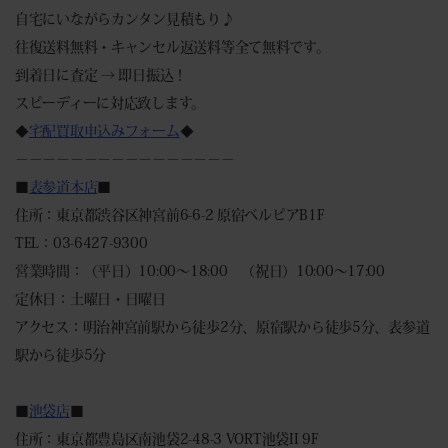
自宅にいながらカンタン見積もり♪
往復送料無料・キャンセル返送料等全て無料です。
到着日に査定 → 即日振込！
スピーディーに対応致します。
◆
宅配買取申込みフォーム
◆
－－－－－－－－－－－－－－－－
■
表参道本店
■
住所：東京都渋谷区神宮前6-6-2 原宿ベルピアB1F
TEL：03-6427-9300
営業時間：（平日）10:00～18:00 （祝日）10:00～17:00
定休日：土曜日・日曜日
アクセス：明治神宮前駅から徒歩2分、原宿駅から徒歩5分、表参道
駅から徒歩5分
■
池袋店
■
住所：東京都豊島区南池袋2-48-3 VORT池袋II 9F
* * *
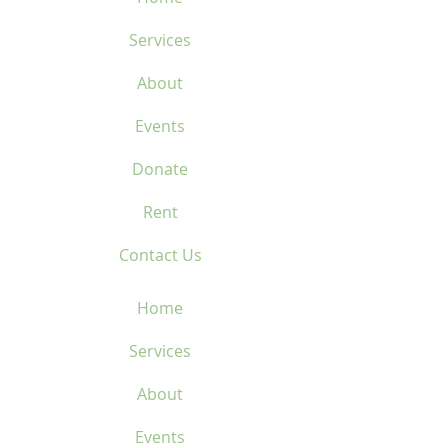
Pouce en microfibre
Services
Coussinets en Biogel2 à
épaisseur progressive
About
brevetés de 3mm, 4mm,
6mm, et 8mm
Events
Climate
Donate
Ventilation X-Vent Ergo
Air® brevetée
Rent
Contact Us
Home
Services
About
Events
--
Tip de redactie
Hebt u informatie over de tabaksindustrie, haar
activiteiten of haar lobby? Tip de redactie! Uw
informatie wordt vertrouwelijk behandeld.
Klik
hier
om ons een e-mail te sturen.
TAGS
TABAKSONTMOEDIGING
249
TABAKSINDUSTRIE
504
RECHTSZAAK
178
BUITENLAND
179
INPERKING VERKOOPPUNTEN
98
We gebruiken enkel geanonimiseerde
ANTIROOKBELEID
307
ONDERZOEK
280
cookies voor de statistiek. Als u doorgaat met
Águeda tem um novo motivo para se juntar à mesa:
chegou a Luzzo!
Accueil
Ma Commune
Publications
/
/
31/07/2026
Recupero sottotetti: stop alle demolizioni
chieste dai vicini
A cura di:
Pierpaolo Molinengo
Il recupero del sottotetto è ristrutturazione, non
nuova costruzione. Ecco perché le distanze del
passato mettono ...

**The task**
Put the listing lines, starting at the one containing "自宅にいながらカンタン見積もり♪" and ending at the one containing "住所：東京都豊島区南池袋2-48-3 VORT池袋II 9F", into a Markdown table with a Row column for the row number and a Line column for the line's text. Leave out any blank lines.

**Answer to this problem**
| Row | Line |
|---|---|
| 1 | 自宅にいながらカンタン見積もり♪ |
| 2 | 往復送料無料・キャンセル返送料等全て無料です。 |
| 3 | 到着日に査定 → 即日振込！ |
| 4 | スピーディーに対応致します。 |
| 5 | ◆ |
| 6 | 宅配買取申込みフォーム |
| 7 | ◆ |
| 8 | －－－－－－－－－－－－－－－－ |
| 9 | ■ |
| 10 | 表参道本店 |
| 11 | ■ |
| 12 | 住所：東京都渋谷区神宮前6-6-2 原宿ベルピアB1F |
| 13 | TEL：03-6427-9300 |
| 14 | 営業時間：（平日）10:00～18:00 （祝日）10:00～17:00 |
| 15 | 定休日：土曜日・日曜日 |
| 16 | アクセス：明治神宮前駅から徒歩2分、原宿駅から徒歩5分、表参道 |
| 17 | 駅から徒歩5分 |
| 18 | ■ |
| 19 | 池袋店 |
| 20 | ■ |
| 21 | 住所：東京都豊島区南池袋2-48-3 VORT池袋II 9F |